The Europeans there, including the Brexit Brits, will almost certainly, as usual, vote as a block — formally backing Merkel against the IMF staying out on the grounds of debt reduction, even if “St. Macron” has to swallow hard on this.

So the determinant voice on the IMF Board position will be the US. That means Trump.

The tea-leaves there? Market confidence that his Goldman-Sachs alums will prevail remains undaunted by everything, even Comey. But as with all gross objects, all the signs are, to the contrary, that he bends space and time around him, as Einstein said, not vice-versa.

So, how does Lagarde’s “IMF-out” call play at the 18th hole at Mar-a-Lago:

• Pro IMF out (Bannon): far-away Greece hits back at the Queen of trade surpluses; Greece overspends NATO, Germany underspends; we remind Europeans that the US is boss; debt reduction is our home (business) turf; all under the guise of “we’re supporting the responsible IMF sustainability assessment“. No $ impact.

• Con IMF out (GS-alums): Lagarde openly opposed us in the election, accuses us of protectionism and financial-regulatory skulduggery; she can always draw her line on Greek debt somewhere else; our Euro and Federal Reserve pals, fearful of the implications for ECB, are bigly con out; Euro crisis hurts exports via the US$.

If you know which way this goes — or perhaps are betting that Jared and Ivanka can find their feet in all this — you’re a better tea-leaf reader than I am. But markets on Greece are currently overwhelmingly backing the GS-alums at the Mar-a-Lago 18th.

So what does it take to produce a Greek default in the coming months?

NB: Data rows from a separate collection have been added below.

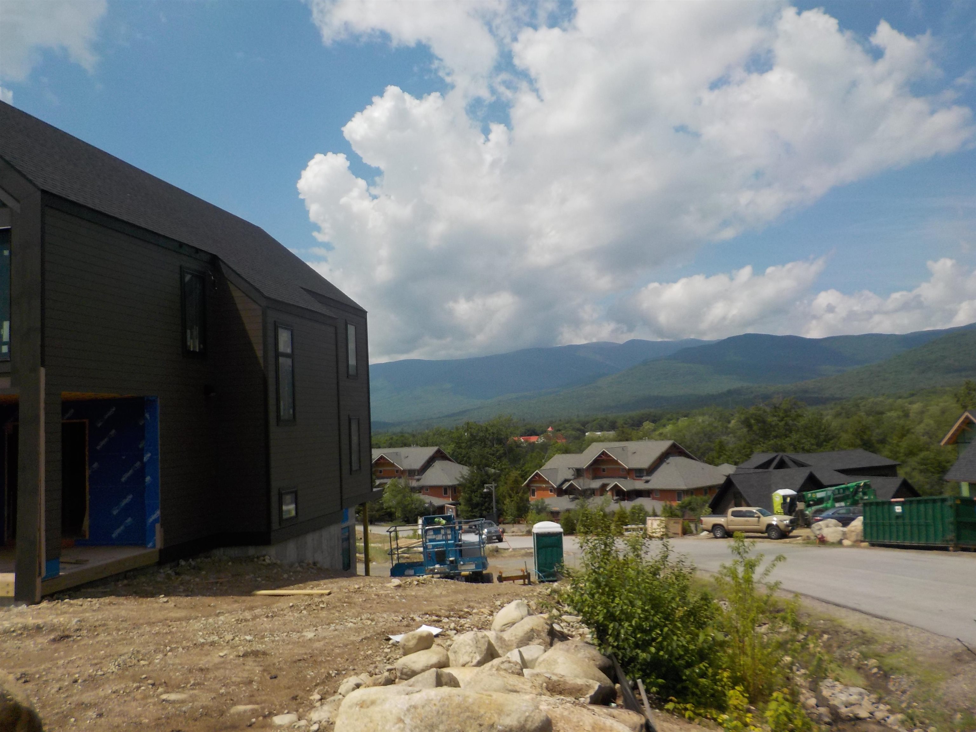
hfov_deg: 60.0
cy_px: 366
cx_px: 488
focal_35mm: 30
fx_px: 846
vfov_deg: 46.8
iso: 125
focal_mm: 4.1
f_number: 6.6
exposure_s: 1/640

• Merkel concedes only tokens on Greek debt reduction

• Lagarde decides she cannot defend them to her coterie of apologists

• Trump (on the day) decides to showboat and poke Merkel in the eye

• Tsipras seizes the day.

Lagarde’s backbone may be the weakest link in this chain. But, faced with abandonment by her coterie of commentariat apologists and the shattering of her global reputation if she folds now, even someone as skeptical of her as I am says her back could prove surprisingly stiff.

And crazy as creditors’ conditionality may be, full compliance by Tsipras could be exactly what now sets the Greek cat among the Euro and IMF pigeons.